Line by line, retype the material exactly and leave each picture out.
Data shown: Begin
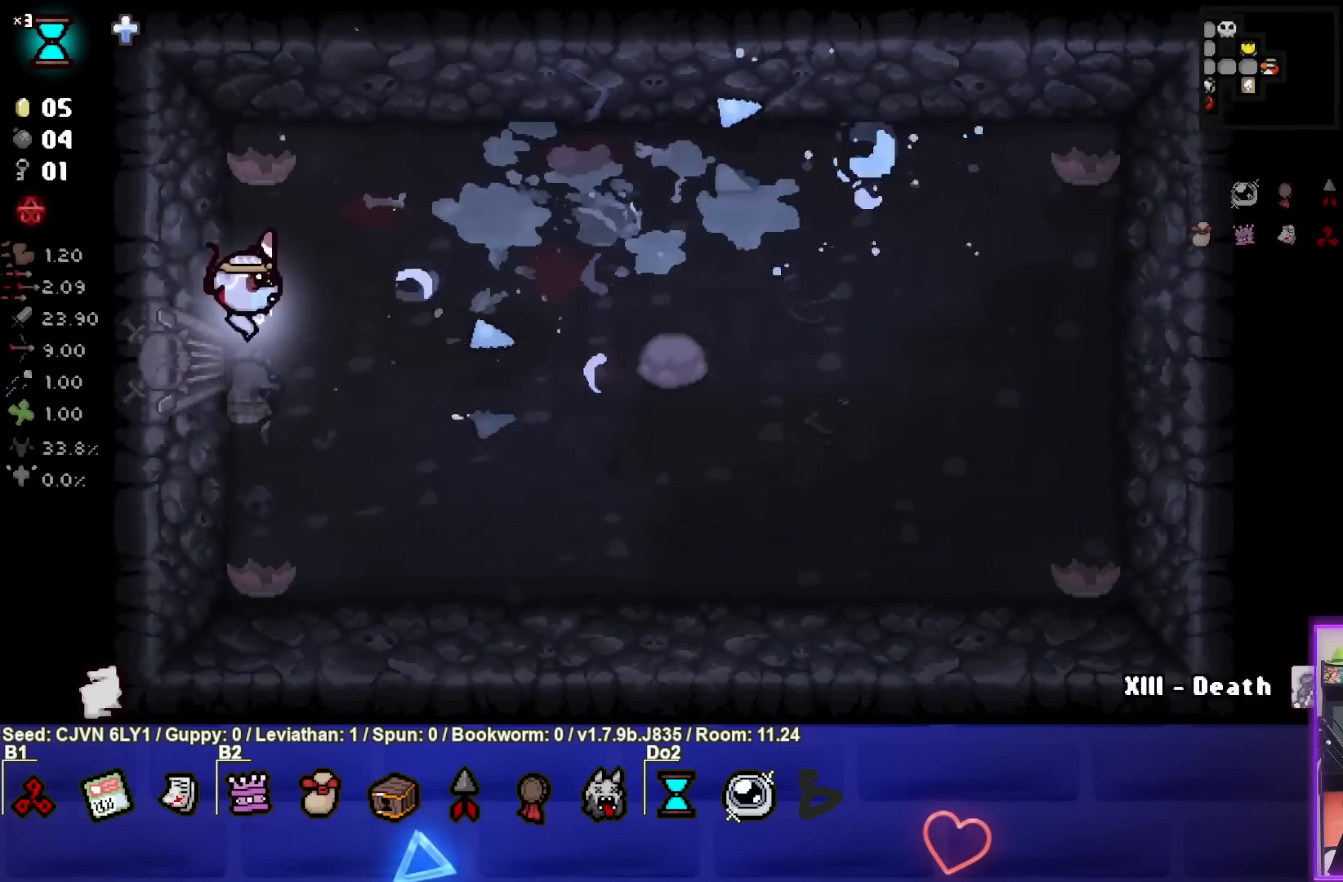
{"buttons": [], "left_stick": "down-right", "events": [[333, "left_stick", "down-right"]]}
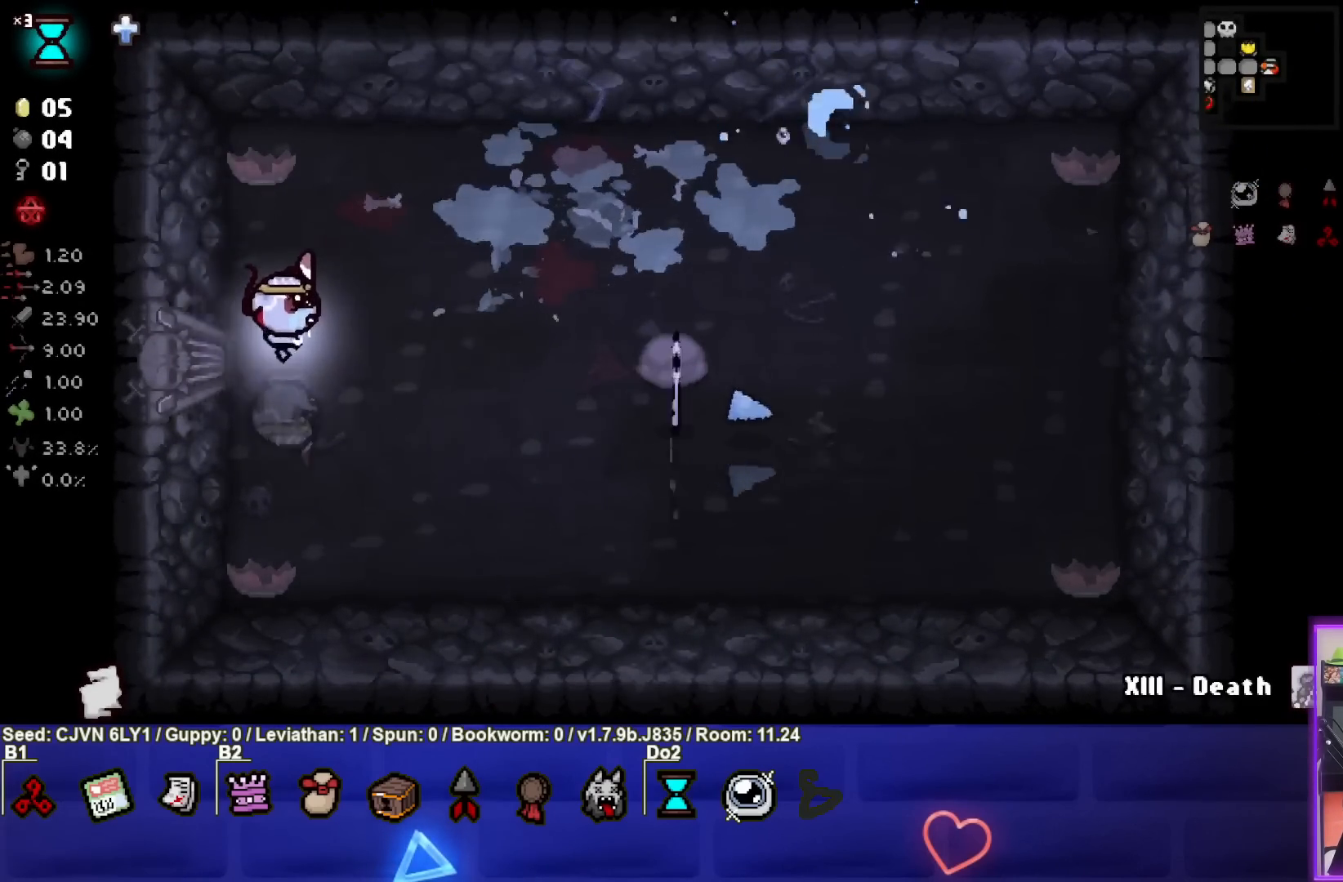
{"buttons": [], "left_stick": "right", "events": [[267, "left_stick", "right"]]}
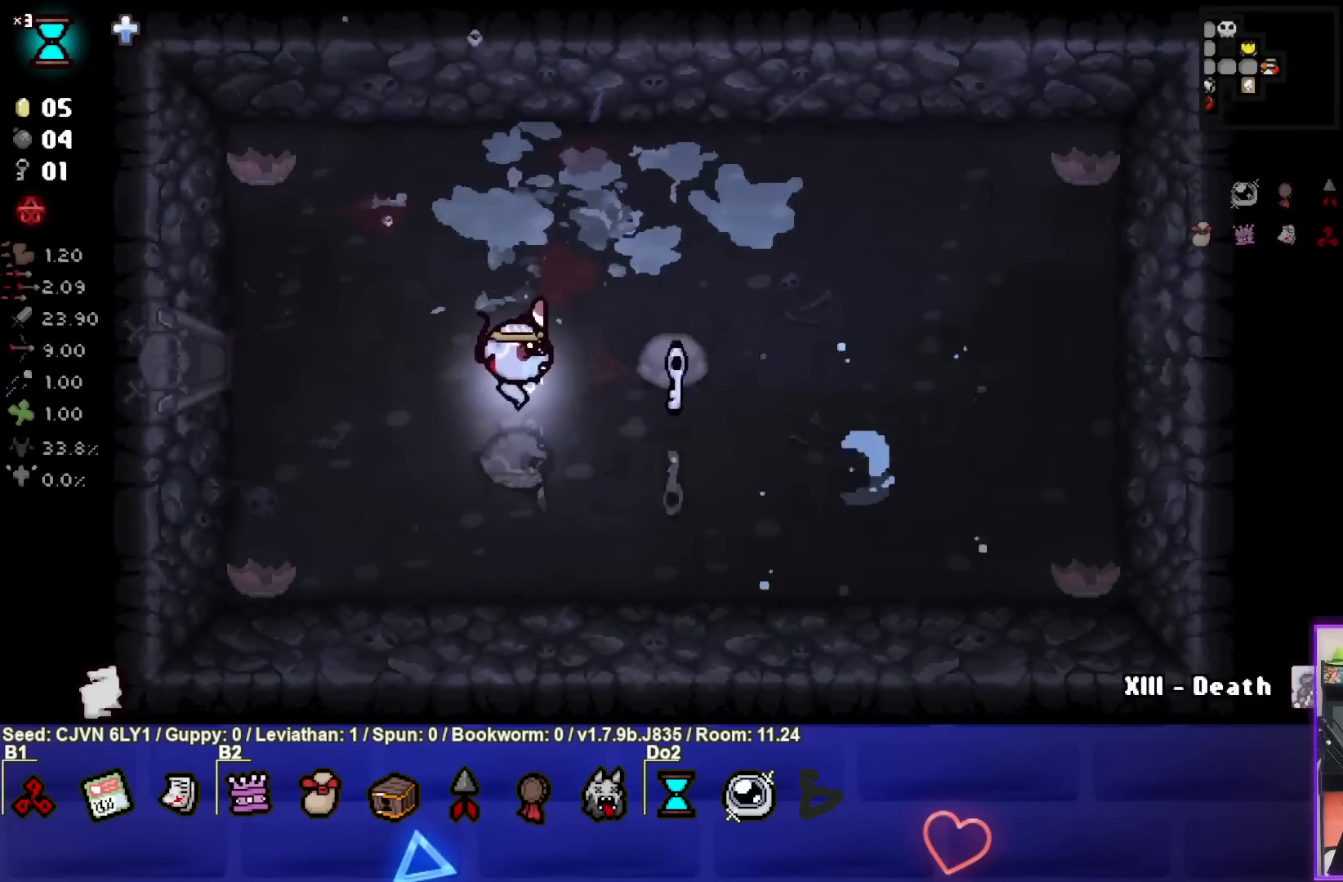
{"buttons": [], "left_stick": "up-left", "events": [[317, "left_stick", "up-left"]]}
Data shown: End
▶ _Result of this exercise_:
{"buttons": [], "left_stick": "down-right", "events": [[333, "left_stick", "down-right"]]}
{"buttons": [], "left_stick": "right", "events": [[267, "left_stick", "right"]]}
{"buttons": [], "left_stick": "up-left", "events": [[317, "left_stick", "up-left"]]}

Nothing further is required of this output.